The Vikings are underwater in the all-important wins and losses metric, so Cook’s accomplishments in 2020 are somewhat muted. When the Vikings stormed back to relevance after the team’s Week 7 bye, Cook flirted with MVP aspirations. Minnesota evened their record to a respectable 6-6 standing but have since initiated a full faceplant losing three consecutive games. Two of three games constituted must-win stakes for the Vikings to reach the postseason, but outcomes were losing endeavors to the Chicago Bears and New Orleans Saints. Cook is no longer anywhere near the orbit of an MVP conversation, although his personal statistics are worthy had the team reached the playoffs.

Despite Cook’s best efforts, the Vikings are now mathematically eliminated from postseason play.

Cook is subsequently left with provocative individual numbers – ones that legitimize the front office’s decision to ink Cook to a $63 million deal over five years. The 25-year-old did his part in 2020 (and then some) whereas Minnesota’s defense failed. It is a foreign substance to chew as the Vikings signature amid the last seven years has been written in defensive ink. This time it is Cook and the offense that made the Vikings quasi-competitive in nearly every game. From 2014 to 2016 especially, the roles were reversed. 

With the 2020 season ready for its rightful placement on the ash heap of Vikings history, Cook’s performance is commendable and perhaps taken for granted.

The 17-TD Club

In the Vikings cataclysmal defensive showing versus the New Orleans Saints, Cook tallied his 17th touchdown of the year. It was not a garbage-time contribution, but it also did little to shackle the New Orleans-sanctioned steamroll. Minnesota’s offense traded blows with one man – Alvin Kamara – for most of the holiday showdown until the Vikings failed to keep pace on a couple of offensive drives. 

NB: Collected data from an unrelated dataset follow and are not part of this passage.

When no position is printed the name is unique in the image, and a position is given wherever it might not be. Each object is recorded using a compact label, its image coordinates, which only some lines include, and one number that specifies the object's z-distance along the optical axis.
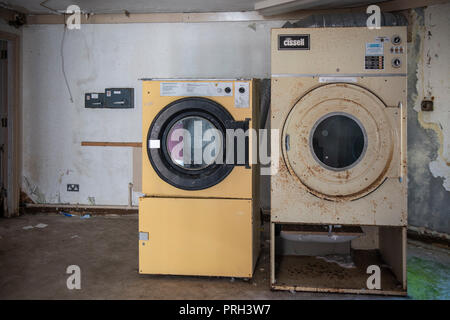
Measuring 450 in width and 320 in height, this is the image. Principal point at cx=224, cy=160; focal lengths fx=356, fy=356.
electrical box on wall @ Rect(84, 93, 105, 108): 4.27
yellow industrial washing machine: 2.38
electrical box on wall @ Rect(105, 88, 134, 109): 4.21
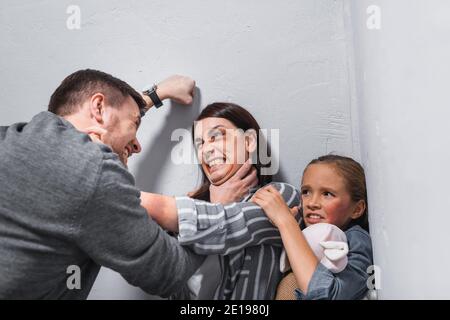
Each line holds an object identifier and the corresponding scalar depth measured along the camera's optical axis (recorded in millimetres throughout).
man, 803
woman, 1009
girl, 968
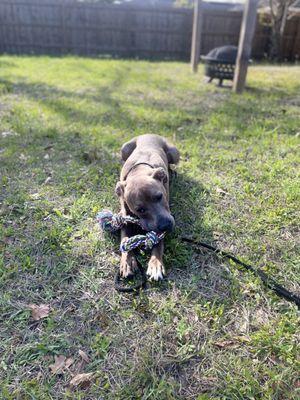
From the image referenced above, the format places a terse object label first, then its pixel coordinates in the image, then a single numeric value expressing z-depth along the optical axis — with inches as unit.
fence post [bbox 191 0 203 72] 350.6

In the pantheon of Vikings history, Cook joined rarified company. Only Cris Carter, Chuck Foreman, Randy Moss, and Adrian Peterson have scored 17 or more touchdowns in a season. Cook now makes this club a fivesome.

Peterson’s high touchdown total in a season was 18 scores in 2009. The Vikings all-time touchdown record for a single year is 22 set by Foreman in 1975. Cook can break Foreman’s mark with a Kamarian day against the Lions next week, but that is unlikely. He can realistically tie or exceed Peterson’s 18-touchdown total, which would situate him in second-place in the Vikings 60-year history.

2nd-Best YFS Season in MIN History

If one perceives touchdowns as “overrated” or not an all-encompassing metric, Cook’s yards-from-scrimmage achievements are lofty, too. With one game left to play in 2020, the Florida State alumnus has gained 1,918 yards from scrimmage. That mark trails Peterson’s MVP season total of 2,314 total yards but not by much – 396 yards. Cook will not do that type of damage in Detroit, even though the Tampa Bay Buccaneers eviscerated the Lions in Week 16. 

Presented without bias, Cook’s yards-from-scrimmage total is colossal. Much of the last offseason was used to debate the merits of paying the man. Some notable Vikings minds insisted that RB2 Alexander Mattison is interchangeable with Cook. That suggestion appears more and more maniacal by the moment. Mattison is a fine young tailback, but he is probably not the chosen showstopper to tabulate over 1,900 yards from scrimmage. That accomplishment is reserved for the Christian McCaffreys and Saquon Barkleys – and now Dalvin Cooks.

For Now, Contract Worth It

To pay Dalvin or not to pay Dalvin – that was the hot-button discussion last spring and summer. The analytics crowd often maintains that most – it not all – halfbacks are expendable. Draft them, run them into the ground on a cheap rookie deal, rinse and repeat. The Denver Broncos have done this for 25 years. The rest of the league is catching on, to an extent. 

Cook transcends a run-of-the-mill running back. The “use and discard” philosophy can reasonably apply to tailbacks like Devin Singletary, James Conner, or Chris Carson. These are damn good players – not systemic game-changers. Cook is a lifeblood, climb-on-his-back talent. 

If the Vikings can catalyze a Top 15 defense in 2021, Cook’s dynamic ways will likely place the team back into the thick of things. Until the Zimmer defense returns, Cook’s endowment to the Vikings enterprise will exude a Calvin Johnson-like feel.